Observations on two subjects that have crossed this editor's desk recently...
First, a reader asked why executives at a money management or financial services firm would allow - and seemingly even encourage - their investment experts to espouse widely disparate views of the economy and/or the markets.
He mentioned firms that have two to five different people making public predictions. Maybe one is bearish, one is bullish; one promotes value stocks; the other, growth stocks; or two are wildly bullish, one is a bear and the other two are moderate bulls.
"Is there a desire to have a unified voice?" he wondered. "Do firms care that two different people say two different things?" Most importantly, he asked: "Whom should I believe?"
Good questions. Imagine a firm filled with super-smart professionals with strong opinions and not-so-small egos. These people couldn't agree on ordering a pizza, let alone on what the Standard & Poor's 500 will return in 2003.
I posed the conundrum to the folks at State Street Global Advisors in Boston, whose economic and investment experts - including Chief Investment Officer Alan Brown and Chief Investment Strategist Ned Riley - are quoted almost every day. And they don't always agree.
"We realize this can be a source of confusion," Mr. Brown acknowledged, but "we welcome diversity."
"Each product group is evangelical about its particular way of making money," he said. "Therefore I have to allow them the freedom to hold different views." He did concede that if two people at SSgA are completely polarized - say one is wildly bullish, the other is wildly bearish - "we sometimes try to narrow those differences."
Still, "we will tolerate a pretty diverse set of views ... but I'm not going to pretend it's always easy."
I've been inundated with press releases, phone calls and statements about President Bush's proposed institutional retirement plan.
Whoever came up with the name of the plan should lose his or her job. I'm talking about the Employer Retirement Savings Account, which will replace 401(k) plans, 403(b) plans and 457 plans. The acronym is ERSA.

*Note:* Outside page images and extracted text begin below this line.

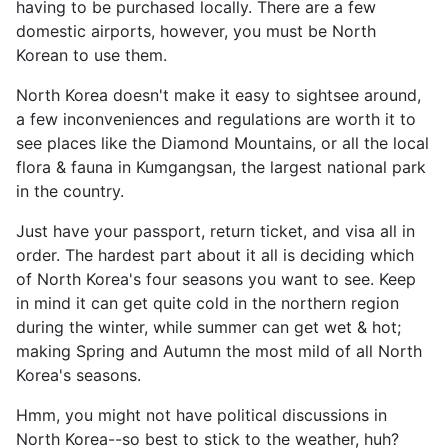
having to be purchased locally. There are a few
domestic airports, however, you must be North
Korean to use them.
North Korea doesn't make it easy to sightsee around,
a few inconveniences and regulations are worth it to
see places like the Diamond Mountains, or all the local
flora & fauna in Kumgangsan, the largest national park
in the country.
Just have your passport, return ticket, and visa all in
order. The hardest part about it all is deciding which
of North Korea's four seasons you want to see. Keep
in mind it can get quite cold in the northern region
during the winter, while summer can get wet & hot;
making Spring and Autumn the most mild of all North
Korea's seasons.
Hmm, you might not have political discussions in
North Korea--so best to stick to the weather, huh?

Does anybody else think that acronym is a tad too close to ERISA, the nearly 30-year-old law this industry lives and dies by? Do you think whoever picked the name deliberately made it similar to ERISA, the Employee Retirement Income Security Act?
Have you heard people talk about ERSA since President Bush proposed the concept late last month? Doesn't it sound like they're saying "ERISA"? Sure makes me confused. A few times, I thought they were saying "Ursula," and that made me think of the villain in "The Little Mermaid."
Now I'm waiting for all or part of the Labor Department to be moved under the umbrella of the Bush administration's new Homeland Security Department, since the "s" in ERISA stands for security.